# Sunday Sunday.



## alleyyooper (Mar 12, 2018)

Dean and I met at our meeting restaurant, DST Sunday morning. I don’t know why the time switch effects me so much as I am normally out of bed by 3:00 AM any day. But maybe because of my age never have like the effects on my internal clock it has mentally.

After a breakfast and several gallons for coffee we hit the road to a sheep farm about a hour and a half away. Arrive Just as it gets light enough you can see the nose on your face. Trucks temp read out says 12F, so glad I put on my medium weight long johns. Climb out of the truck and start putting our camo on as the farmer comes out the door.
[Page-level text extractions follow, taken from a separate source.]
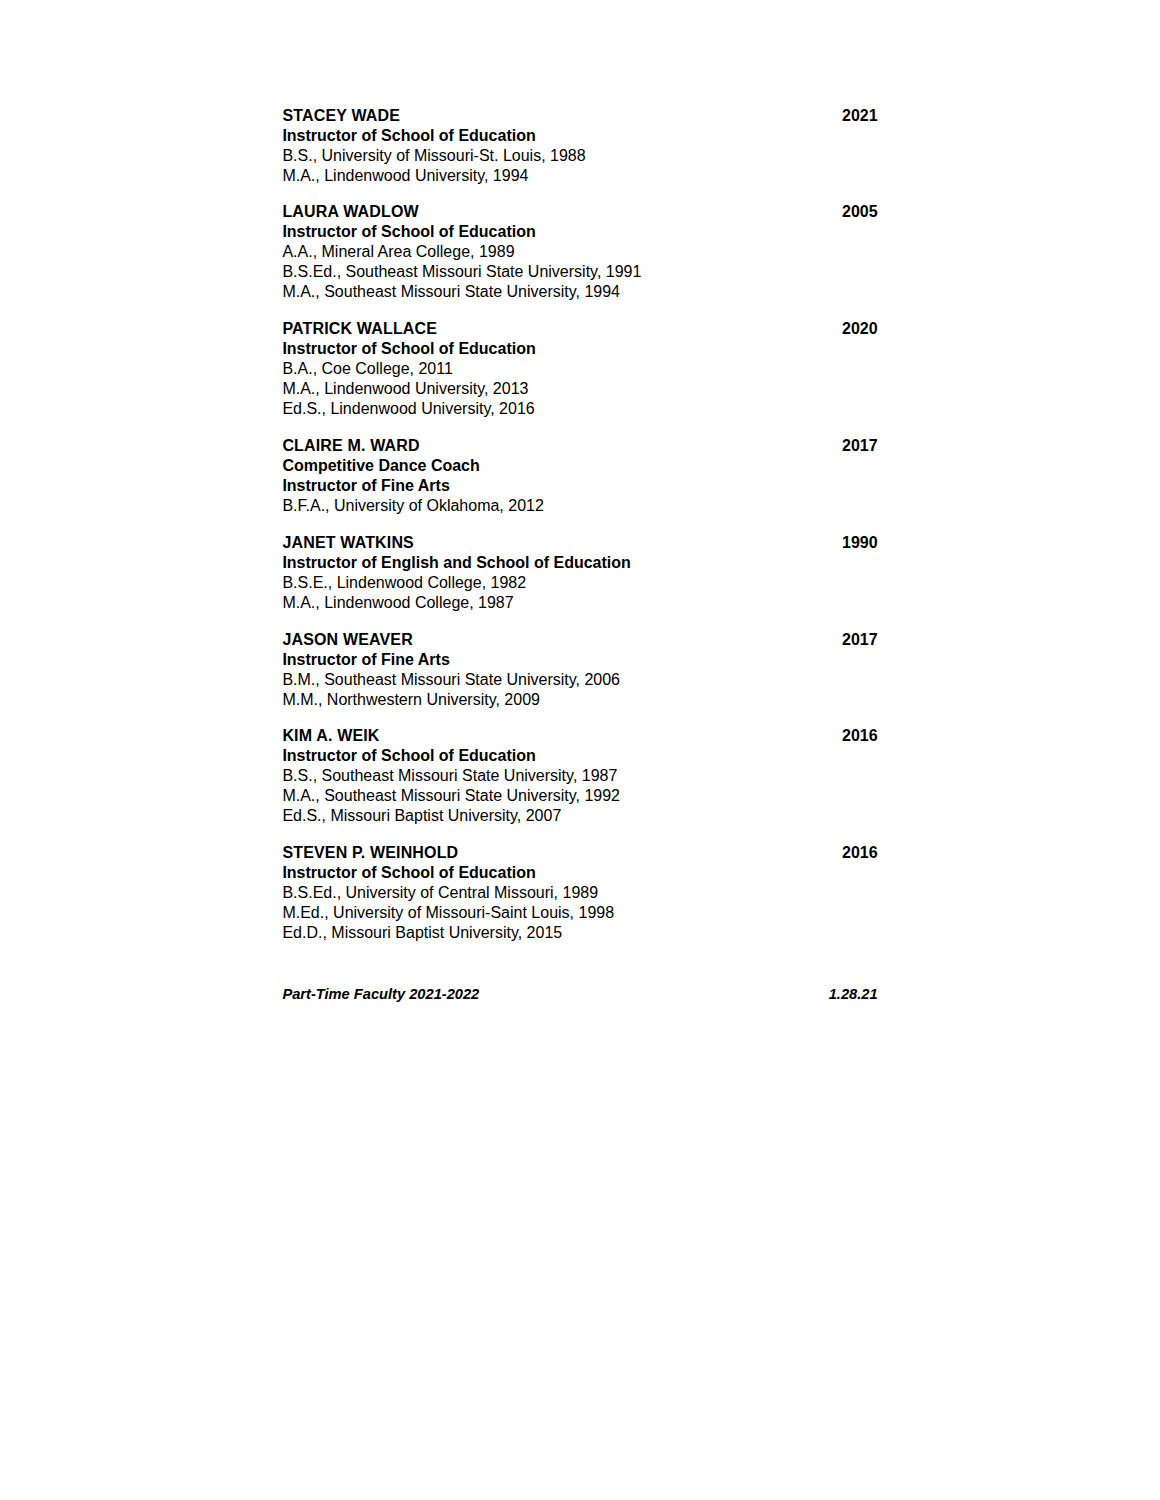STACEY WADE 2021
Instructor of School of Education
B.S., University of Missouri-St. Louis, 1988
M.A., Lindenwood University, 1994
LAURA WADLOW 2005
Instructor of School of Education
A.A., Mineral Area College, 1989
B.S.Ed., Southeast Missouri State University, 1991
M.A., Southeast Missouri State University, 1994
PATRICK WALLACE 2020
Instructor of School of Education
B.A., Coe College, 2011
M.A., Lindenwood University, 2013
Ed.S., Lindenwood University, 2016
CLAIRE M. WARD 2017
Competitive Dance Coach
Instructor of Fine Arts
B.F.A., University of Oklahoma, 2012
JANET WATKINS 1990
Instructor of English and School of Education
B.S.E., Lindenwood College, 1982
M.A., Lindenwood College, 1987
JASON WEAVER 2017
Instructor of Fine Arts
B.M., Southeast Missouri State University, 2006
M.M., Northwestern University, 2009
KIM A. WEIK 2016
Instructor of School of Education
B.S., Southeast Missouri State University, 1987
M.A., Southeast Missouri State University, 1992
Ed.S., Missouri Baptist University, 2007
STEVEN P. WEINHOLD 2016
Instructor of School of Education
B.S.Ed., University of Central Missouri, 1989
M.Ed., University of Missouri-Saint Louis, 1998
Ed.D., Missouri Baptist University, 2015
Part-Time Faculty 2021-2022 1.28.21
He said he would be a minute and would be around to give us a lift part way back . We say no thanks as we have our packs, rifles and such and the cab of a MF 1105 is not all that big.

One thing the snow has melted down to just a couple inches deep in some spots but mostly frozen mud. I’m happy as I still have not found the pattern for my ski binding, Knew I should have copied it to a flash drive.

Work our way back to a finger field surrounded by woods. Nice stone pile not far from the edge of the field, presume some time in the past there was a stone there that could not be moved with the equipment of the day so a stone pile formed there. We set the decoys out on either side Decide we would go with one caller and use the distressed piglet sound. Saturday was over cast all day and not overly warm but today by the time we were set in place the sun was just starting to peek over the tree line.

The call had only been going a short time when 5 deer come out of the woods to our left and walk single file along the fence to our front to a bald hill top to browse on the grass. The callers sound has them uneasy how ever as they kept looking at the decoy set not far from the caller. They do not stay long and enter the woods near by.
After a half hour of calling we had seen nothing but deer so wait a bit and pack up to go.

Back at the truck the farmer has just put the tractor away after seting out a round bale for the sheep. Tells us he has not heard a coyote in close to a month, laughs and says we have did a good job cleaning them out of the area. We tell him to not be holding his breath as the coyotes will be back and maybe soon, just the way they are now here in lower Michigan.
Say our good byes and leave.

Drive about 10 miles where we hit a beef farm and have got a lot of coyotes. Is the first farmer who called asking us to do some thing about the bold coyotes that had been getting in the feed bunks eating grain. Sun is up now, we could feel it starting to warm up still glad we had long johns on as the truck read out still was not to 20F yet. We walk back to a fence line with a rise where we can set up across from a slough full of multa flora rose. Decided to go with two callers and clip turkey feathers to the decoy so it looks bigger. Go with the cat sound in one caller to start after Dean has a happy coyote family sound going.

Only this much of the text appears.